Task to complete: Reproduce the listing below with every instance of "common name" changed to "vernacular name", keeping everything else the same.

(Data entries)
(begin)

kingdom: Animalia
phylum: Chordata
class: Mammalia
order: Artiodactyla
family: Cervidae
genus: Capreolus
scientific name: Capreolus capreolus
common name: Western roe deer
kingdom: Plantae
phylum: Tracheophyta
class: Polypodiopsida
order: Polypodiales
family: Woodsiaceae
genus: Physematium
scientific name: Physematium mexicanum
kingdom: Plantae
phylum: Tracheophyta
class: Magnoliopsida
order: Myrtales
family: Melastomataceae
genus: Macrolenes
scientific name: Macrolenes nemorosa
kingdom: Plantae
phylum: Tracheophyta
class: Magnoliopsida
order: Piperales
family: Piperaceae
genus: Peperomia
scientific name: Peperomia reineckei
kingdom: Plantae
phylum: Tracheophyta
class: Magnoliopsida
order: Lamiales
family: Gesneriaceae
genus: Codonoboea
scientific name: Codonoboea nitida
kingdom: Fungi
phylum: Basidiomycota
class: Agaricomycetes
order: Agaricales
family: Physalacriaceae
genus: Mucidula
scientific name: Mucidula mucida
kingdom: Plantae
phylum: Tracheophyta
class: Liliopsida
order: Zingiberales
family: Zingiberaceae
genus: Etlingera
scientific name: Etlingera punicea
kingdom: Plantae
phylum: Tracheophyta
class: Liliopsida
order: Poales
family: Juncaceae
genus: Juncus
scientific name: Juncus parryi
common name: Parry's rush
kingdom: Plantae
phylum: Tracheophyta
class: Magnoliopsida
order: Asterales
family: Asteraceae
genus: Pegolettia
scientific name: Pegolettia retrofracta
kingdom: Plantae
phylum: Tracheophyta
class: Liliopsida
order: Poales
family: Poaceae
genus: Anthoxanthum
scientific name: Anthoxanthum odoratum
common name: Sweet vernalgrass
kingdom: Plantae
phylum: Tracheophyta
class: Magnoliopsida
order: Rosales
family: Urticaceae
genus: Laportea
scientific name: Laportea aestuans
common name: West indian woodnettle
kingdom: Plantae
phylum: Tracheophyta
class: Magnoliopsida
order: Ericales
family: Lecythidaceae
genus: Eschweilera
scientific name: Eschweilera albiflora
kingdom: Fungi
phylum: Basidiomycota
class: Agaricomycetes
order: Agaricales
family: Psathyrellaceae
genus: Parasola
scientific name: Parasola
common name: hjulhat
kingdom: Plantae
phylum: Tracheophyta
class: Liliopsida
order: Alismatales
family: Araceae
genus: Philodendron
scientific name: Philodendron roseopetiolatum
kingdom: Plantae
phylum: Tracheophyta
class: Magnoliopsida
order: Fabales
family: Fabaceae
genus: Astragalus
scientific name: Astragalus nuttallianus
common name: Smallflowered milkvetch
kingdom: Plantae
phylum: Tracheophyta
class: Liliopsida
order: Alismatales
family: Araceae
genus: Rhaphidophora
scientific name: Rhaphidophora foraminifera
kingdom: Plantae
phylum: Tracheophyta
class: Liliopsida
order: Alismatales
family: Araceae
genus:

(end)

Exercise result:
kingdom: Animalia
phylum: Chordata
class: Mammalia
order: Artiodactyla
family: Cervidae
genus: Capreolus
scientific name: Capreolus capreolus
vernacular name: Western roe deer
kingdom: Plantae
phylum: Tracheophyta
class: Polypodiopsida
order: Polypodiales
family: Woodsiaceae
genus: Physematium
scientific name: Physematium mexicanum
kingdom: Plantae
phylum: Tracheophyta
class: Magnoliopsida
order: Myrtales
family: Melastomataceae
genus: Macrolenes
scientific name: Macrolenes nemorosa
kingdom: Plantae
phylum: Tracheophyta
class: Magnoliopsida
order: Piperales
family: Piperaceae
genus: Peperomia
scientific name: Peperomia reineckei
kingdom: Plantae
phylum: Tracheophyta
class: Magnoliopsida
order: Lamiales
family: Gesneriaceae
genus: Codonoboea
scientific name: Codonoboea nitida
kingdom: Fungi
phylum: Basidiomycota
class: Agaricomycetes
order: Agaricales
family: Physalacriaceae
genus: Mucidula
scientific name: Mucidula mucida
kingdom: Plantae
phylum: Tracheophyta
class: Liliopsida
order: Zingiberales
family: Zingiberaceae
genus: Etlingera
scientific name: Etlingera punicea
kingdom: Plantae
phylum: Tracheophyta
class: Liliopsida
order: Poales
family: Juncaceae
genus: Juncus
scientific name: Juncus parryi
vernacular name: Parry's rush
kingdom: Plantae
phylum: Tracheophyta
class: Magnoliopsida
order: Asterales
family: Asteraceae
genus: Pegolettia
scientific name: Pegolettia retrofracta
kingdom: Plantae
phylum: Tracheophyta
class: Liliopsida
order: Poales
family: Poaceae
genus: Anthoxanthum
scientific name: Anthoxanthum odoratum
vernacular name: Sweet vernalgrass
kingdom: Plantae
phylum: Tracheophyta
class: Magnoliopsida
order: Rosales
family: Urticaceae
genus: Laportea
scientific name: Laportea aestuans
vernacular name: West indian woodnettle
kingdom: Plantae
phylum: Tracheophyta
class: Magnoliopsida
order: Ericales
family: Lecythidaceae
genus: Eschweilera
scientific name: Eschweilera albiflora
kingdom: Fungi
phylum: Basidiomycota
class: Agaricomycetes
order: Agaricales
family: Psathyrellaceae
genus: Parasola
scientific name: Parasola
vernacular name: hjulhat
kingdom: Plantae
phylum: Tracheophyta
class: Liliopsida
order: Alismatales
family: Araceae
genus: Philodendron
scientific name: Philodendron roseopetiolatum
kingdom: Plantae
phylum: Tracheophyta
class: Magnoliopsida
order: Fabales
family: Fabaceae
genus: Astragalus
scientific name: Astragalus nuttallianus
vernacular name: Smallflowered milkvetch
kingdom: Plantae
phylum: Tracheophyta
class: Liliopsida
order: Alismatales
family: Araceae
genus: Rhaphidophora
scientific name: Rhaphidophora foraminifera
kingdom: Plantae
phylum: Tracheophyta
class: Liliopsida
order: Alismatales
family: Araceae
genus:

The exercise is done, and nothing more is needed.